**WHAT NEEDS TO BE DONE:**
First find the line with "eg 12th month" in the entries below, then set down exactly every line through the line with "## Setup/Installation Requirements", that line included.
********
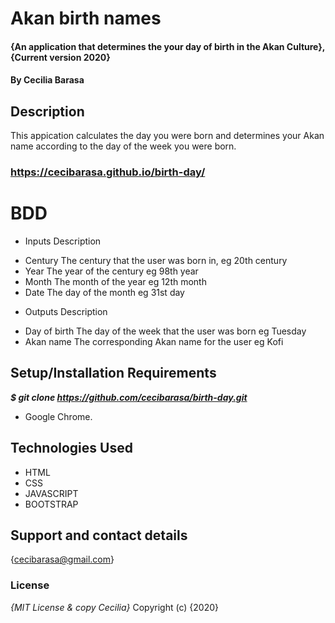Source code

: # Akan birth names
#### {An application that determines the your day of birth in the Akan Culture}, {Current version 2020}
#### By **Cecilia Barasa**
## Description
This appication calculates the day you were born and determines your Akan name according to the day of the week you were born.
### https://cecibarasa.github.io/birth-day/
# BDD
- Inputs	Description
* Century	The century that the user was born in, eg 20th century
* Year	The year of the century eg 98th year
* Month	The month of the year eg 12th month
* Date	The day of the month eg 31st day
- Outputs	Description
* Day of birth	The day of the week that the user was born eg Tuesday
* Akan name	The corresponding Akan name for the user eg Kofi
## Setup/Installation Requirements
***$ git clone https://github.com/cecibarasa/birth-day.git***
* Google Chrome.
## Technologies Used
* HTML
* CSS
* JAVASCRIPT
* BOOTSTRAP
## Support and contact details
{cecibarasa@gmail.com}
### License
*{MIT License & copy Cecilia}*
Copyright (c) {2020}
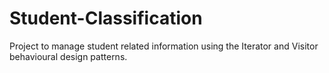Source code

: # Student-Classification
Project to manage student related information using the Iterator and Visitor behavioural design patterns.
********
**RESULT FOR THIS TASK:**
* Month	The month of the year eg 12th month
* Date	The day of the month eg 31st day
- Outputs	Description
* Day of birth	The day of the week that the user was born eg Tuesday
* Akan name	The corresponding Akan name for the user eg Kofi
## Setup/Installation Requirements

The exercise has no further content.